Of course, the idea of sport as a made-for-television event will be nothing new to any Premier League fan forced to swap shifts at work because Sky have moved the fixtures around again. Similarly, television has long had an influence on the cosmetics of sports, from yellow balls in tennis to replay technology. But this feels a step beyond: a willingness by governing bodies and bright entrepreneurs to renegotiate the very fundamentals of sport – not just its aesthetics but its rules, rhythms and traditions – in an attempt to keep pace with the marketplace. 

Some sports are further along the curve than others, but ultimately none is exempt. Golf has been flirting with more TV-friendly formats for years, with its latest wheeze taking place next week in Japan. On Monday, Tiger Woods, Rory McIlroy, Jason Day and Hideki Matsuyama will compete in a televised skins game, where each hole offers prize money to the winner. And perhaps the greatest triumph of manufactured sport in recent times was Eliud Kipchoge’s 1:59 challenge in Vienna. Part inspiring triumph of human will, part weird shoe advert, it offered up an acutely TV-influenced vision of sport: one in which the audience will forgive virtually any amount of artifice if the spectacle is compelling enough. 

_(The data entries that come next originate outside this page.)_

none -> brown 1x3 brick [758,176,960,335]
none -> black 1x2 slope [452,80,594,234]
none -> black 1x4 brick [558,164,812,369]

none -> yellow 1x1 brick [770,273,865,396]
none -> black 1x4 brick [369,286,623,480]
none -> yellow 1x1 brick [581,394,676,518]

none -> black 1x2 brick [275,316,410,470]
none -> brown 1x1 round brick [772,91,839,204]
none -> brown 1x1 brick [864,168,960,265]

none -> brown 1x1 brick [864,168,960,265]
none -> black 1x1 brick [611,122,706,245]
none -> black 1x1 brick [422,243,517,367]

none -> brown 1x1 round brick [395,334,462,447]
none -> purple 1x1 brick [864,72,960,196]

And in any case, perhaps we’re getting hung up on this concept of sport as some chaste, crystalline ideal of authenticity. Perhaps future generations will regard our scrupulous distinction between “sport” and “entertainment” as a quaint affectation, two parts nostalgia to one part pedantry, like splitting the difference between cinema and film. Perhaps it’s pointless shoving things like Test cricket or bunch sprints down people’s throats when the marketplace tells us so clearly that it doesn’t want them. Ultimately people desire what they desire, and any self-respecting market economy will make sure that at the right price, they’ll get it. What you call it: well, that’s the least of anybody’s worries.